Among those who received ibrutinib, rwPFS in 2L was 40.3 months, declining to 28.6 months in 3L and 30.6 months in 4L. Similar patterns were observed with acalabrutinib- and venetoclax-based therapies. While these results indicate the effectiveness of targeted agents compared with CIT, they also highlight a pressing need for more durable and tolerable treatment options in later lines.
“Our study highlights that patients with CLL treated recently in community practice with targeted therapies still need new treatment options to extend their survival,” Davids said in an interview with Targeted Oncology. “We found that nearly half of patients died before starting a fourth line of therapy, suggesting that we should explore incorporation of novel therapeutic approaches in earlier lines of therapy.”
Tolerability Issues
Tolerability also emerged as a significant concern in the 2L and later CLL settings. Nearly half of the patients treated with ibrutinib (44.2%) or acalabrutinib (45%) in 2L discontinued therapy due to toxicity. In contrast, fixed-duration regimens such as rituximab plus venetoclax had higher treatment completion rates (68.2%). These findings underscore the importance of balancing efficacy with safety in the real-world management of relapsed/refractory CLL.
A comparison of treatment patterns before and after the COVID-19 pandemic revealed a shift toward less immunosuppressive regimens. Among patients who initiated 2L therapy in 2020–2022, acalabrutinib was prescribed most frequently (30%), overtaking ibrutinib (20.5%). Twelve-month rwTTNT and rwPFS rates were similar between pre-pandemic and pandemic-era patients, though longer follow-up is needed to assess the durability of these outcomes.
Limitations and Takeaways
Limitations of this study noted by Davids et al include the retrospective design, potential for missing data, and lack of standardized criteria for progression assessment in real-world practice. Despite these constraints, the findings offer an important snapshot of current CLL treatment dynamics in the United States. The study also affirms trends seen in clinical trials and other registries, including the CLL CONNECT study, which reported similar declines in survival outcomes with each subsequent therapy.

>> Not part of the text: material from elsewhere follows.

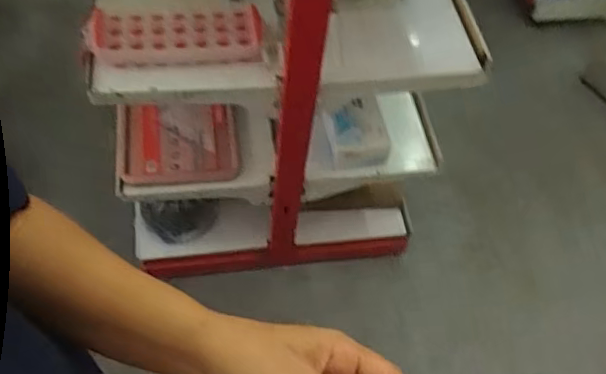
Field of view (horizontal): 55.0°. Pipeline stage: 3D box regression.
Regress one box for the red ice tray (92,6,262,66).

“This research offers an important glimpse into how real-world patients with CLL are being treated over time and what challenges still remain. While new therapies have brought hope and progress, we see that outcomes can worsen with each additional line of treatment. That tells us there is still work to do. By better understanding how treatments are used outside of clinical trials, we can continue to improve care and, most importantly, help patients live longer and better lives,” C. K. Wang, MD, chief medical officer, COTA, and an author on the study, said in an interview with Targeted Oncology.